Landlords have been given some good news today after the Supreme Court refused a further appeal in the landmark gas safety certificate Section 21 eviction case.

Known as the Trecarrell House Limited v Rouncefield case, it centred on whether a tenant can be evicted via a Section 21 notice if a gas safety certificate had been served after the tenancy has begun.

In June 2020 the Court of Appeal ruled in a 2-to-1 majority decision that late service of a gas safety certificate does not prevent a landlord from serving a section 21 notice on their tenant, provided the certificate has been given to the tenant before service of the section 21 notice.

The tenant in the Trecarrell v Rouncefield case had sought to overturn the Court of Appeal’s decision in the Supreme Court.

A panel from the Supreme Court consisting of Lord Briggs, Lord Stephens and Lady Rose have now rejected the tenant’s application on the basis that the application does not raise a point of general public importance.

The panel made the decision on the basis of written submissions from both parties’ lawyers, according to legal firm Anthony Gold, which acted for the landlord together with barristers Justin Bates and Brooke Lyne of Landmark Chambers.

NRLA support

The landlord’s successful appeal to the Court of Appeal was supported by the National Residential Landlords Association.

sarah cummins gas safety

“The Court’s decision will be welcomed by private sector landlords who feared that a failure to provide the gas safety certificate before occupation permanently prevented them from recovering possession of their properties,” says senior associate solicitor at Anthony Gold, Sarah Cummins (pictured).

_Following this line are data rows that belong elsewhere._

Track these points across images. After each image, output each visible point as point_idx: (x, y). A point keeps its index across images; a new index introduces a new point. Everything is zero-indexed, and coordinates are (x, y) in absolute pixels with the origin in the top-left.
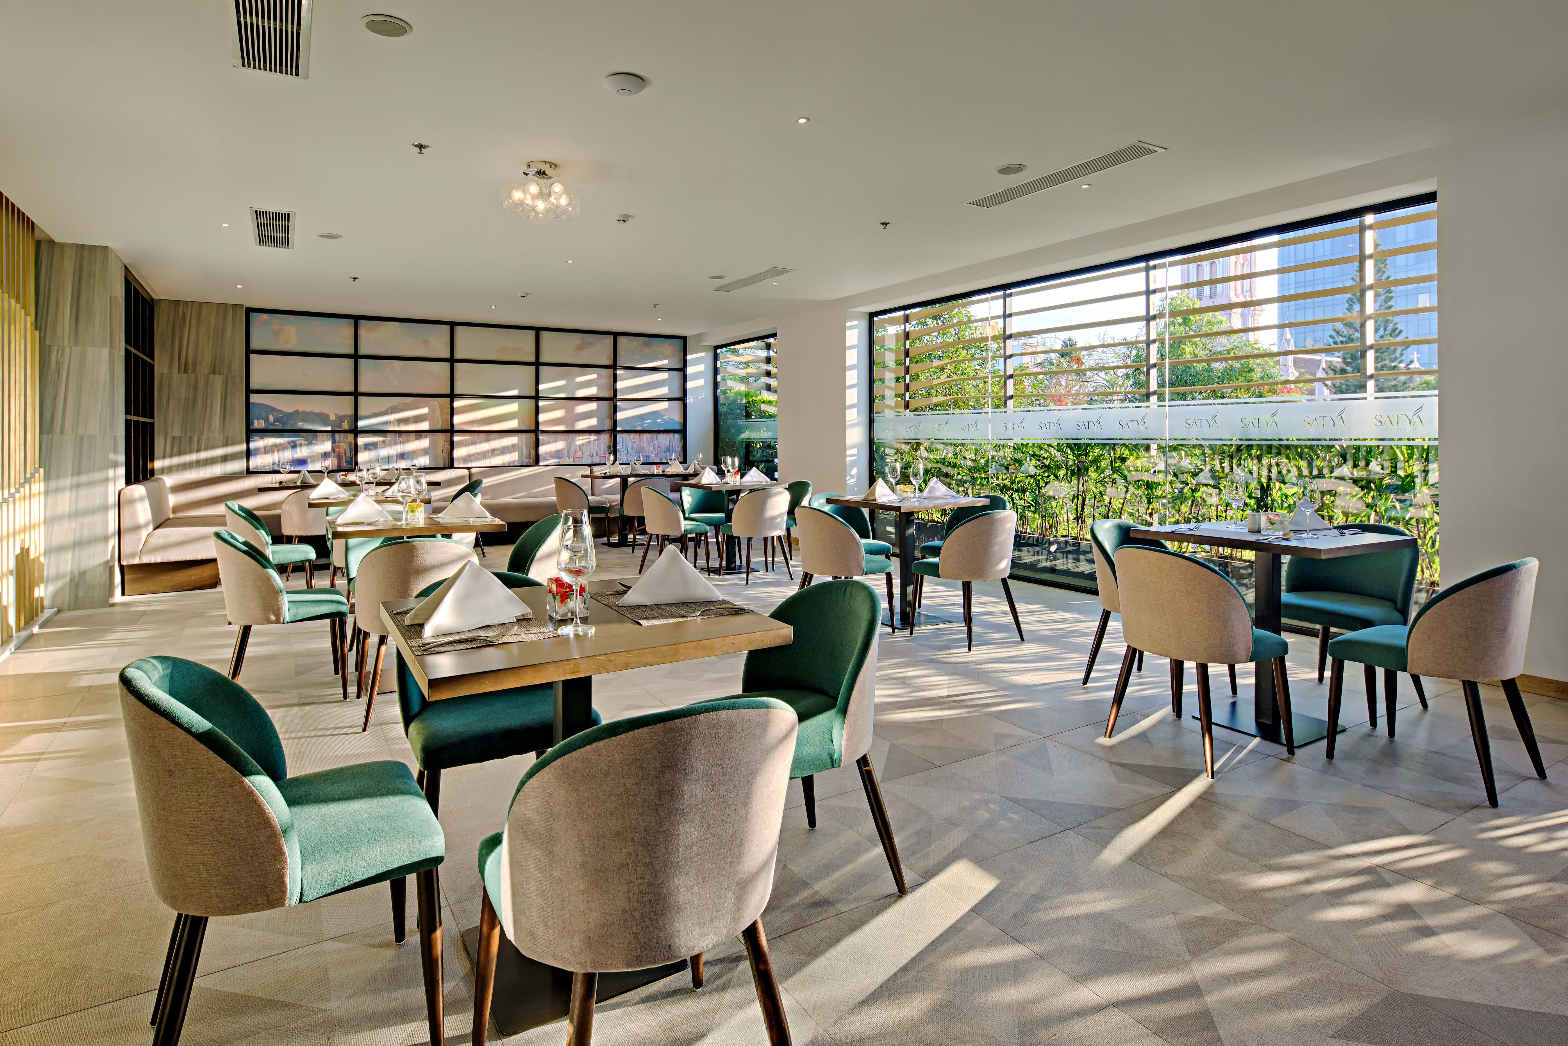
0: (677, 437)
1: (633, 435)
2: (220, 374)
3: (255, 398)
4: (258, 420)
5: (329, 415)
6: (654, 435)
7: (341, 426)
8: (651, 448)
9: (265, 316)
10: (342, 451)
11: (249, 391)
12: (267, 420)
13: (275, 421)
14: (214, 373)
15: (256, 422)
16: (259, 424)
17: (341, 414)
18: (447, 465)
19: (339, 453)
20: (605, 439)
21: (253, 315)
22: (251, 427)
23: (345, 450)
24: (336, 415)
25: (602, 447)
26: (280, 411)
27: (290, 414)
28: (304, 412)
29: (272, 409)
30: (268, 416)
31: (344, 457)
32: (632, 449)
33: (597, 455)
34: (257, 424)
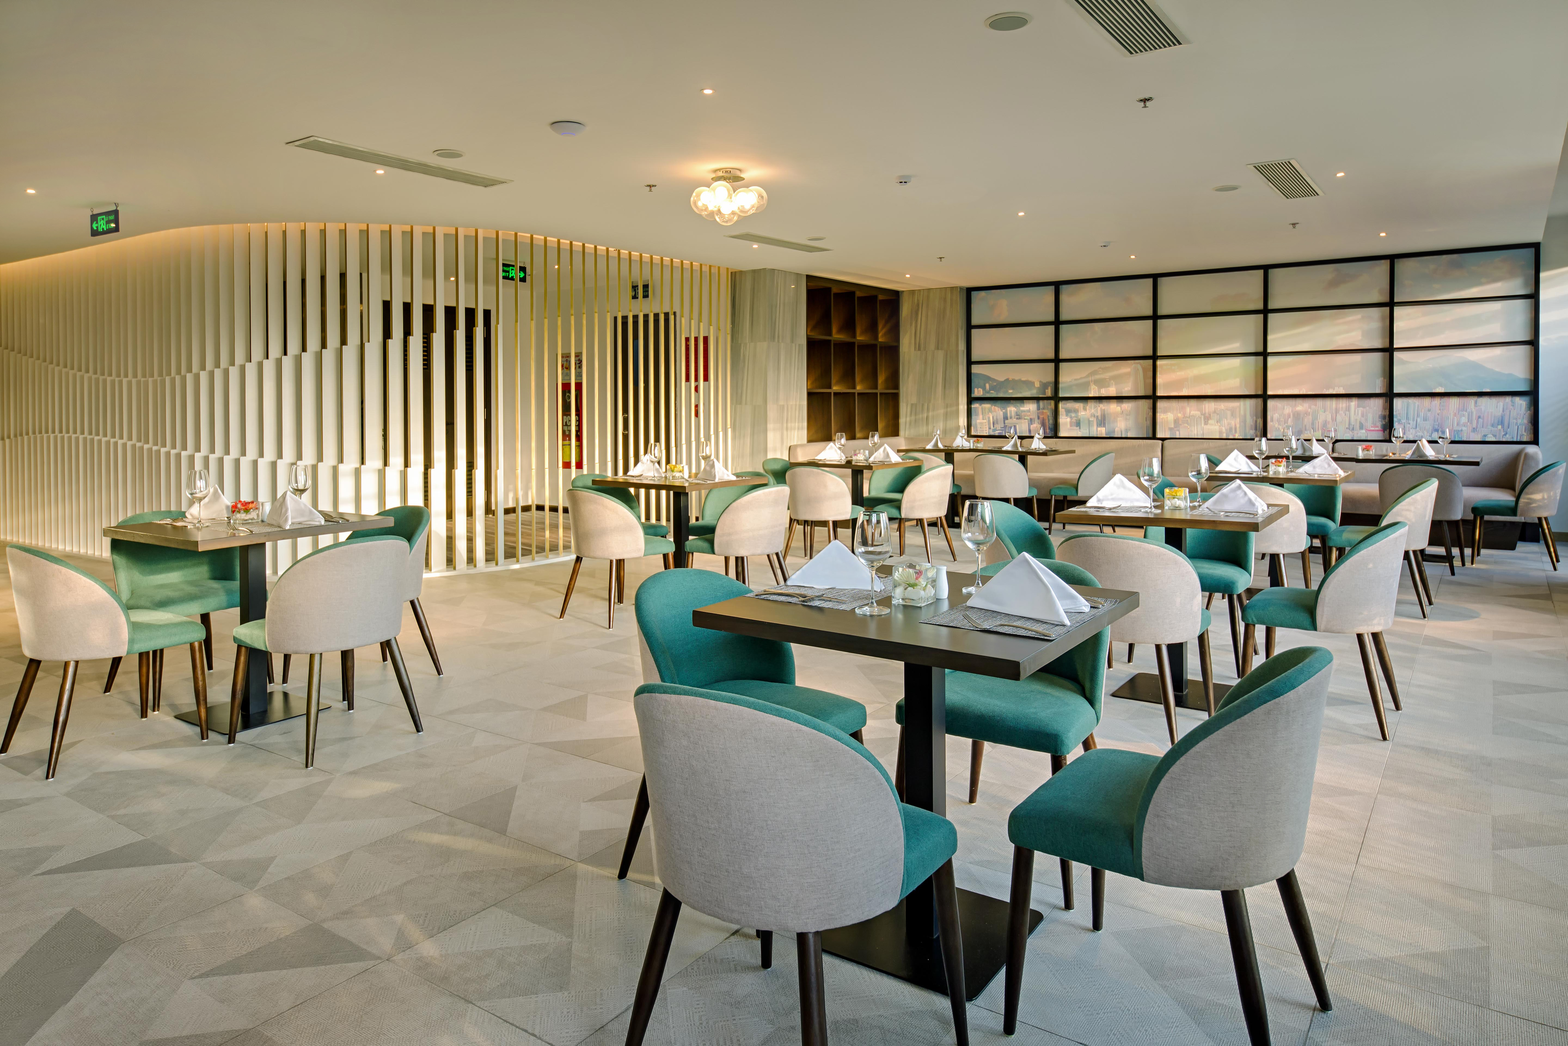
0: (1521, 403)
1: (1427, 401)
2: (942, 349)
3: (975, 369)
4: (978, 389)
5: (1034, 383)
6: (1471, 401)
7: (1044, 393)
8: (1464, 420)
9: (983, 293)
10: (1046, 418)
11: (970, 363)
12: (984, 388)
13: (991, 389)
14: (938, 349)
15: (976, 390)
16: (978, 391)
17: (1044, 381)
18: (1151, 435)
19: (1043, 419)
20: (1376, 406)
21: (974, 294)
22: (973, 396)
23: (1048, 416)
24: (1040, 382)
25: (1370, 416)
26: (994, 380)
27: (1002, 382)
28: (1014, 380)
29: (988, 379)
30: (985, 386)
31: (1047, 424)
32: (1425, 419)
33: (1361, 427)
34: (977, 392)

“It has been nearly two years since the Court of Appeal’s judgment and the Supreme Court’s decision to refuse to hear the tenant’s appeal now brings some certainty to this difficult area of law.

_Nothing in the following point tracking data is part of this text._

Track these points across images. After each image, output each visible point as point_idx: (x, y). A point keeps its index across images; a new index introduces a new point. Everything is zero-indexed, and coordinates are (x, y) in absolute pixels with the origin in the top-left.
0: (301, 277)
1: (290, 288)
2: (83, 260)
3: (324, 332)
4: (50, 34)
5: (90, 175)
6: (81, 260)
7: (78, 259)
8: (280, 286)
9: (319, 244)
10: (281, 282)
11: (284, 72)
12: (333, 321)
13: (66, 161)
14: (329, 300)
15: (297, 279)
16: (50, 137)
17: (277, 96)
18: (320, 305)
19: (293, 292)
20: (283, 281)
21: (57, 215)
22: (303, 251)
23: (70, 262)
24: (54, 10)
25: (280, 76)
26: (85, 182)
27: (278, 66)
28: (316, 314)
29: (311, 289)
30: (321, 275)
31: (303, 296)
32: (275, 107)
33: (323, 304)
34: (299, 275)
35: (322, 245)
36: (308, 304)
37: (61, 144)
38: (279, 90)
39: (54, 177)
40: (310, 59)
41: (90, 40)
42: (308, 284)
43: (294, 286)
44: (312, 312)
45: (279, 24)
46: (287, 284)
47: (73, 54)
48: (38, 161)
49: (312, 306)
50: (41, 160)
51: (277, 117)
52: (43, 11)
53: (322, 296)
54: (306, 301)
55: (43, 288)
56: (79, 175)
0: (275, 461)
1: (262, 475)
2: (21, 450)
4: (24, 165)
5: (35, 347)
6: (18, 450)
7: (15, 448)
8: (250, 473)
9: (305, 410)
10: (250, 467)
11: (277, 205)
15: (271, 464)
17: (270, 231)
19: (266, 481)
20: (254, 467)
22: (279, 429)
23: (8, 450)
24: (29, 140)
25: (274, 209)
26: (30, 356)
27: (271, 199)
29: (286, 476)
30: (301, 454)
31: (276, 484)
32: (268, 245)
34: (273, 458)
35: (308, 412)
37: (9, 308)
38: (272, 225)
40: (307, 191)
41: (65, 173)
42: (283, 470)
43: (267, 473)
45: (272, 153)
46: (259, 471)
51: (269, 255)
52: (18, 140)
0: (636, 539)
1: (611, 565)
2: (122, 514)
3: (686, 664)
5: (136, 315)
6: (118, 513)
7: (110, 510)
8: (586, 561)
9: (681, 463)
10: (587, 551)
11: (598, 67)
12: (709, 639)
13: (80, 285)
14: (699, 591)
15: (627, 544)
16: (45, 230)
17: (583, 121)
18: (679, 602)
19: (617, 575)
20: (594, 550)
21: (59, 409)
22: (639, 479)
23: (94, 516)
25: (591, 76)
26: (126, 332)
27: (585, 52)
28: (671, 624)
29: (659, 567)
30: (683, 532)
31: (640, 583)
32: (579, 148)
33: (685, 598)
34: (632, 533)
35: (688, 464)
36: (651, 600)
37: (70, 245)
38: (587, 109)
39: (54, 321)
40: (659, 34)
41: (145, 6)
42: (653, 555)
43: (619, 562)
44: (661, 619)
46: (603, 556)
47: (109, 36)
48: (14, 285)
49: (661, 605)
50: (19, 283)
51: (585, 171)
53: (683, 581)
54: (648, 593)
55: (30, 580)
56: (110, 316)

“There is no requirement for the Supreme Court to explain its reasons, but it may be that the promised abolition of section 21 notices played some role in the court’s decision to refuse permission to appeal.”

Main Pic: Trecarrel House in St Ives, Cornwall, the property involved in the case.

3 COMMENTS

  1. It must be good practice to ensure a Gas Cert is issued in a timely fashion.

    I suggest following the deposit regulations.
    30 days to issue a Gas Cert from date of tenancy commencement.

    It is possible for a Gas Cert to be issued 1 month ahead of expiry of the existing Gas Cert.

    It cannot be fair to effectively only need to issue a Gas Cert before a S21 issue.

    Adopting a 30 day issue period would be reasonable if not done before the existing Gas Cert expires.

    No tenant should ever be in a position where they have been without a Gas Cert longer than 30 days after the tenancy has commenced whether or not occupation has started.

    I believe the same should be for all other things such as EICR.

    LL should have no more than 30 days from tenancy provision to supply all relevant certs etc.

    • The Gas Safety Regulations require the service of the certificate before the tenant moves in and have done so since 1998. There is no reason to serve this after the tenant has moved in as you must have the check done before the tenant moves in. This is the same for the electrical safety certificate. You already need to provide other paperwork before the tenant moves in so why do you need extra time to provide this important document?

      You can be prosecuted under the Gas Safety Regulations or the Electrical Safety Standards Regulations for not providing either of the certificates.

      A CP12 can be issued TWO months before the current one epires and treated as being issued on the expiry date.

  2. It is reasonable that landlords should be expected to check gas services are safe. As I see it, this is the crux of the matter. A certificate confirms this has been done, but the absence of one doesn’t necessarily mean it hasn’t. Not sharing the certificate due to a clerical error should be a very minor infringement. Not sharing one because you haven’t checked the gas services is a lot bigger an issue. Furthermore, missing the annual deadline by a few days for logistical reasons should be a lot less of an issue than not doing it at all. As for S21, I am struggling to see the logical linkage to whether or not the gas has been checked. It seems to me like a totally separate issue, so on this rare occasion, the legal system just about got it right in the end.